Joy
|de David Russell, 2015, **
Vous prenez David Russell, le mec qui a pondu Silver linings playbook, entre autres. Vous prenez Jennifer Lawrence, absolument stupéfiante dans Winter’s bone et abonnée aux excellentes prestations chez David Russell. Vous prenez Bradley Cooper, jadis minet ordinaire mais qui s’est découvert depuis quelques années des capacités à être un vrai acteur. Vous prenez Robert de Niro, certes capables du pire mais également du meilleur. Vous prenez Judy Becker, décoratrice qui s’est occupée d’une liste ahurissante de chefs-d’œuvre. Vous prenez Jay Cassidy, qui a monté Fury, Brothers et quelques autres petits trucs.
Bref, vous prenez beaucoup de talents.
Et vous pondez ça.
Soyons pas méchants : entre les mains d’autres personnes, j’aurais trouvé Joy sympa quoiqu’un peu niais. Ç’aurait pu être du Rawson Thurber ou du Jay Roach, avec Teri Polo dans le rôle principal, j’aurais trouvé ça normal. Le vrai problème de Joy, c’est qu’il s’arrête loin en dessous des standards auxquels ses géniteurs nous avaient habitués : quand un élève qui enchaîne les 16/20 vous rend une copie qui vaut 12, vous avez envie de lui mettre un coup de pied au cul, c’est normal.
Joy est donc avant tout un film évident, facile et naïf sur le rêve américain, la simple ménagère qui peut devenir superstar parce qu’elle a eu une idée et s’est battue pour celle-ci. Au passage, il n’hésite pas à réécrire des pans entiers de l’histoire pour en rajouter dans le pathos : détail simple et révélateur, son personnage principal a arrêté ses études pour s’occuper de ses parents, tandis que Joy Mangano a obtenu une licence en administration d’entreprise — ce qui a pu avoir un léger impact à l’heure de commercialiser ses inventions.
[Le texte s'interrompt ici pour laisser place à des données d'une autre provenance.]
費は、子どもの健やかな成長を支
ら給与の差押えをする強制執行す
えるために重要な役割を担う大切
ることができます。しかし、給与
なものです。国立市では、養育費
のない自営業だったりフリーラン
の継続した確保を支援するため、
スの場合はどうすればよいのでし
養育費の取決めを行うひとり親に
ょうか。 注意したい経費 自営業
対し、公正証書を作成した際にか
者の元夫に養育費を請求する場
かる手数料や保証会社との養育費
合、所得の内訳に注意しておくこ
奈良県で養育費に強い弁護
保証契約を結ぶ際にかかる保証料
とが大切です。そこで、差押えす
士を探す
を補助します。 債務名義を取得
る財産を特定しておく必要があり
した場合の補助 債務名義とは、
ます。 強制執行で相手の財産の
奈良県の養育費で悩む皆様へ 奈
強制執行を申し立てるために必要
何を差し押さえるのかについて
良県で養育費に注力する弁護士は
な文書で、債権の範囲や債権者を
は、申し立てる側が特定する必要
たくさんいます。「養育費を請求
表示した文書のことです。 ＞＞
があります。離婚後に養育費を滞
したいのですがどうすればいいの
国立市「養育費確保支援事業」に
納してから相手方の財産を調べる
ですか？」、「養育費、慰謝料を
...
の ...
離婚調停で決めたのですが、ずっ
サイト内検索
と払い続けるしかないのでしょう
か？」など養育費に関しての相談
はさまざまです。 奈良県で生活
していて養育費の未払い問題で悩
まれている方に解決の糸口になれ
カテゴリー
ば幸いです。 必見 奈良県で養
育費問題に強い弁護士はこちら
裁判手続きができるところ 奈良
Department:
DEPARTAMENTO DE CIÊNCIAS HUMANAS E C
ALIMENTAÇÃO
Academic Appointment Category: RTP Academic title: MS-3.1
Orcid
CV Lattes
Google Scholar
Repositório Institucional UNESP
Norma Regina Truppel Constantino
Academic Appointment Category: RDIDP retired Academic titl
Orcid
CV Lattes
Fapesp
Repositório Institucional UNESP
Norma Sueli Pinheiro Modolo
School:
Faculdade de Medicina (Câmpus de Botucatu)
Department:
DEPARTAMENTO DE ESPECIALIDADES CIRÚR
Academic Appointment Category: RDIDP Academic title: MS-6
Les auteurs n’ont pas non plus su où s’arrêter en matière de ressorts comiques : si certaines idées sont amusantes, les séquences sont trop souvent caricaturales, en particulier les trop nombreux passages où Joy est présentée comme la Cendrillon de sa famille. En plus de la lourdeur du procédé, ça pose, mine de rien, un vrai problème de construction du personnage : comment cette femme qui se fait marcher dessus depuis toujours par tout le monde dans sa propre maison peut-elle être simultanément une teigne qui impose ses conditions à ses partenaires commerciaux et aux professionnels du télé-achat ? Rien n’indique qu’elle soit schizophrène, mais son comportement est totalement incohérent d’un contexte à l’autre.
Des films naïfs sur le rêve américain, les outre-Atlantes nous en ont pondu un bon lot, à commencer par le Tucker de Coppola — qui souffrait lui aussi du syndrôme « héros vs le monde ». Mais peu ont été aussi loin dans les ressorts caricaturaux et la simplicité du propos, et peu ont autant épousé la cause sans aucune réserve, sans aucun recul et sans aucun doute.
Ça ne veut pas dire que le film soit totalement mauvais : on rit parfois, on sourit régulièrement, on ne s’ennuie pas, les acteurs font leur boulot correctement ; c’est juste profondément naïf et très, très loin de la subtilité des précédents films de Russell.